If you grew up reading Lord of the Flies, you probably grew up believing - as most do - that humans left to their own devices fall into anarchy and chaos. Rutger takes umbrage with the contemporary view that humans are selfish without civilized structure, a view postulated and propagated by the writings of Hobbes and Rousseau in the 18th century.
Instead of pulling on fiction, Rutger breaks down the real life Lord of the Flies, a group of six boys off the coast of Tonga who stole a boat and were shipwrecked by a storm on an uninhabited island for 15 months. When found, rescuers observed the mini society they'd created, organized with rules for productivity and punishment to sustain a fair living amongst them.
With a big dose of projection bias, I'm not big on the Steven Pinker style optimism that paints humans as inherently good, but Rutger makes a strong case about how propping up the dominant view of humans as self-interested is a self-fulfilling prophecy.
Milgram's shock studies on obedience. Zimbardo's prison experiments. A closer look at two of the most influential 20th century psychologists that have pushed our understanding of human nature toward one of sheer self-interest fall apart when scrutinized. Zimbardo's data was largely falsified. Milgram's confederates were in on the game. Real life case studies of each tear down the idea that people default to deviance.

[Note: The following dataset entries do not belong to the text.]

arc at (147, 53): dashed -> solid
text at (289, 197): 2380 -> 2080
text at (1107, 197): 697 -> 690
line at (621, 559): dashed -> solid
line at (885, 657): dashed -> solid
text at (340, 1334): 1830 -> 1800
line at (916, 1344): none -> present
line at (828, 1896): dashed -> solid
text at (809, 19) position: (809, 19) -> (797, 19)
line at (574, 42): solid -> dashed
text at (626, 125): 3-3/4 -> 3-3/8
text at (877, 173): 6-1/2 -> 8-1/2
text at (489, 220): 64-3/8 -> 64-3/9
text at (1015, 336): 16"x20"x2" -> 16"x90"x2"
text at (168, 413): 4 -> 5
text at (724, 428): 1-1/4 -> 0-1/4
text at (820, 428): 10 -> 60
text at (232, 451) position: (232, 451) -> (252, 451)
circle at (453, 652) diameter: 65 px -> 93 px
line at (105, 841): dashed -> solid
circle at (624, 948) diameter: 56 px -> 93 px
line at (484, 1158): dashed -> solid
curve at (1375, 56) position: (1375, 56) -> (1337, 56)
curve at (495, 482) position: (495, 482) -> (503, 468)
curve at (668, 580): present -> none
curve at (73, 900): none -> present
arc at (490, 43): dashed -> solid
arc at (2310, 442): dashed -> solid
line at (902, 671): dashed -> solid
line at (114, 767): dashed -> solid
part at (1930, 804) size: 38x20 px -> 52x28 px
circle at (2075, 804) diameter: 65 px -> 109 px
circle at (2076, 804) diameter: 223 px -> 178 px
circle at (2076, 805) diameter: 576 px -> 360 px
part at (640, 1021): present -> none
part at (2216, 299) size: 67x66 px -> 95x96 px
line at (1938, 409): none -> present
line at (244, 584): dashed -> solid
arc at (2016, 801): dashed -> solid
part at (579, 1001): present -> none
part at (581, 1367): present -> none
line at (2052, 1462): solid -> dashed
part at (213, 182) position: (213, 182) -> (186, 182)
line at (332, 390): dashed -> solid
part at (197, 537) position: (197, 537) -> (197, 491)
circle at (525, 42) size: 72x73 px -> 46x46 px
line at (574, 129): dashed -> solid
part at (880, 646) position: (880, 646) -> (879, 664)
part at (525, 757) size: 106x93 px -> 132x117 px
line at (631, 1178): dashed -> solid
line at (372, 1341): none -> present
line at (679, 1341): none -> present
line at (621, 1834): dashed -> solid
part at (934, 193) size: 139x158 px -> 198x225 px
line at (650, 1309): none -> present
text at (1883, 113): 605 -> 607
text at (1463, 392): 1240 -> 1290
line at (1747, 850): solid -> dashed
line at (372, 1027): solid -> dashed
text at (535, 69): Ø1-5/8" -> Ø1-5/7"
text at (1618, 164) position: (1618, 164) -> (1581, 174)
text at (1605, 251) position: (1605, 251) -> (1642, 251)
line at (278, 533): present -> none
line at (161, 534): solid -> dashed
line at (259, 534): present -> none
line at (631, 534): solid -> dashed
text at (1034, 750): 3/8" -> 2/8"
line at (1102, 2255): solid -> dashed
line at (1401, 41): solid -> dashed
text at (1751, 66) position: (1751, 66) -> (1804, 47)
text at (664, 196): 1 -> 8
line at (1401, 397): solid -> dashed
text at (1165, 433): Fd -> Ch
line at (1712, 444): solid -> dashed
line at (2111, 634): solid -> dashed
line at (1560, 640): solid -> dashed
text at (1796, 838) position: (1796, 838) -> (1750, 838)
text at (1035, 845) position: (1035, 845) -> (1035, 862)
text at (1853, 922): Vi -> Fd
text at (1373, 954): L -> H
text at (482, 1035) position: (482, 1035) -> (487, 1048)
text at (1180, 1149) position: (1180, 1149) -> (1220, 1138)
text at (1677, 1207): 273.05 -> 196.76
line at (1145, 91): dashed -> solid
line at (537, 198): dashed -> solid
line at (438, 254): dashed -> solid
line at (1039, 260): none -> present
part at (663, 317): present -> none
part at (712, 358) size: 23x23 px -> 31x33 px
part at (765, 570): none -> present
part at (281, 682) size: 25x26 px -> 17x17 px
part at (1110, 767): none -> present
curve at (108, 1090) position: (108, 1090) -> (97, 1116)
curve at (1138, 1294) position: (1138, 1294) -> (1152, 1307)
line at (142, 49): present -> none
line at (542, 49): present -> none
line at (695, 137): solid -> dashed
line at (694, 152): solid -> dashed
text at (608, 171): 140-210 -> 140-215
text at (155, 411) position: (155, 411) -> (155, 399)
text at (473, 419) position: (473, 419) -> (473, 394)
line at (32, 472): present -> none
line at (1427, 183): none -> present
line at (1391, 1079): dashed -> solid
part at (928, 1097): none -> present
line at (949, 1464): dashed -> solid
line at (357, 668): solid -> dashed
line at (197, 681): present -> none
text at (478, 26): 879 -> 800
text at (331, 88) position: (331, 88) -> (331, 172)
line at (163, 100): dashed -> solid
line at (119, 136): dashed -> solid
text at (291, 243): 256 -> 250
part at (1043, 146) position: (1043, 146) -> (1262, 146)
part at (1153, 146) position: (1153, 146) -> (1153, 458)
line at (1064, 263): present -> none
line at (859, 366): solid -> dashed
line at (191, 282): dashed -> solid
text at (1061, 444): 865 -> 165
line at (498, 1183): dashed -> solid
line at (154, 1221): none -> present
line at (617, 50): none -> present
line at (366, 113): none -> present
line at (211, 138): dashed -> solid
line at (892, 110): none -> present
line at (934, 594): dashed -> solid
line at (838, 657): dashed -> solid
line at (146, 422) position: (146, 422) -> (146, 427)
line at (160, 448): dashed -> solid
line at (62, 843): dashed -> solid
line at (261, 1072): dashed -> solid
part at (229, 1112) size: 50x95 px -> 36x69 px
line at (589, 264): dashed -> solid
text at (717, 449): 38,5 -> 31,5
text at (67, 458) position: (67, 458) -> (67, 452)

For centuries, philosophers and psychologists created a picture of mankind in a dark light. It's a good parable. Our species evolved as it has out of conviction, not correctness, and when the most convincing voices look for and propagandize what they're looking for, they find it, and their findings become the zeitgeist.
Leadership favors confidence and charisma over competence. If you were to peek under the cranial hood of any world or business leader, the scans you'd see would be indecipherable from those with brain damage.
Rutger's whole premise is akin to missing the trees for the forest in a media maelstrom of sensationalism which isn't at all reflective of our people as a whole, and when cynicism is just a fancy word for laziness, he manages to give the jaded, even me, some hope.